Penal Substitutionary Atonement: Critique of a Critique (Part 3)
Rather than presenting a Father and Son who are one, Hodge has one member of the Trinity punishing another member of the Trinity.
In my last post, I basically raised the question of whether Green & Baker might be committing a false-cause fallacy, because upon observing similarities between the Western criminal justice system and traditional Evangelical explanations of God's justice, they consistently assert that the traditional Evangelical explanations of God's justice are shaped (and distorted) by the Western criminal justice system.
In the above quote the authors present their readers with a false dilemma: EITHER the Father and Son are one OR the Father punished the Son.

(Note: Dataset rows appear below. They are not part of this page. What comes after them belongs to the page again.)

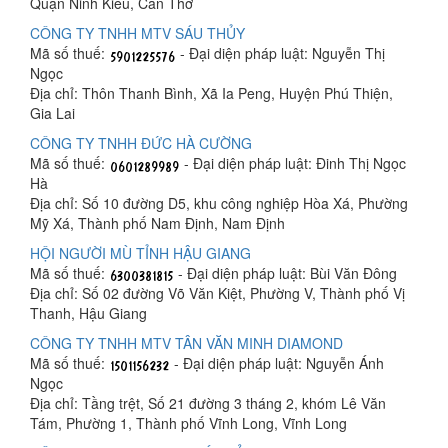
Quận Ninh Kiều, Cần Thơ
CÔNG TY TNHH MTV SÁU THỦY
Mã số thuế:
- Đại diện pháp luật: Nguyễn Thị
Ngọc
Địa chỉ: Thôn Thanh Bình, Xã Ia Peng, Huyện Phú Thiện,
Gia Lai
CÔNG TY TNHH ĐỨC HÀ CƯỜNG
Mã số thuế:
- Đại diện pháp luật: Đinh Thị Ngọc
Hà
Địa chỉ: Số 10 đường D5, khu công nghiệp Hòa Xá, Phường
Mỹ Xá, Thành phố Nam Định, Nam Định
HỘI NGƯỜI MÙ TỈNH HẬU GIANG
Mã số thuế:
- Đại diện pháp luật: Bùi Văn Đông
Địa chỉ: Số 02 đường Võ Văn Kiệt, Phường V, Thành phố Vị
Thanh, Hậu Giang
CÔNG TY TNHH MTV TÂN VĂN MINH DIAMOND
Mã số thuế:
- Đại diện pháp luật: Nguyễn Ánh
Ngọc
Địa chỉ: Tầng trệt, Số 21 đường 3 tháng 2, khóm Lê Văn
Tám, Phường 1, Thành phố Vĩnh Long, Vĩnh Long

Hodge's presentation of the Covenant of Redemption contains BOTH of the above ideas; of the Covenant of Remdemption, Hodge writes:
There is only one God, one divine Being, to whom all the attributes of divinity belong. But in the Godhead there are three persons, the same in substance, and equal in power and glory. It lies in the nature of personality, that one person is objective to another. If therefore, the Father and the Son are distinct persons the one be the object of the acts of the other. The one may love, address, and commune with the other. The Father may send the Son, may give Him a work to do, and promise Him a recompense. All this is indeed incomprehensible to us, but being clearly taught in Scripture, it must enter into the Christian’s faith.
The Father and the Son are one God AND the Father punished the Son (who willingly took the punishment that we deserved upon Himself): "the punishment that brought our peace was upon Him... it was the LORD's will to crush him and cause him to suffer" (Isaiah 53:5;10).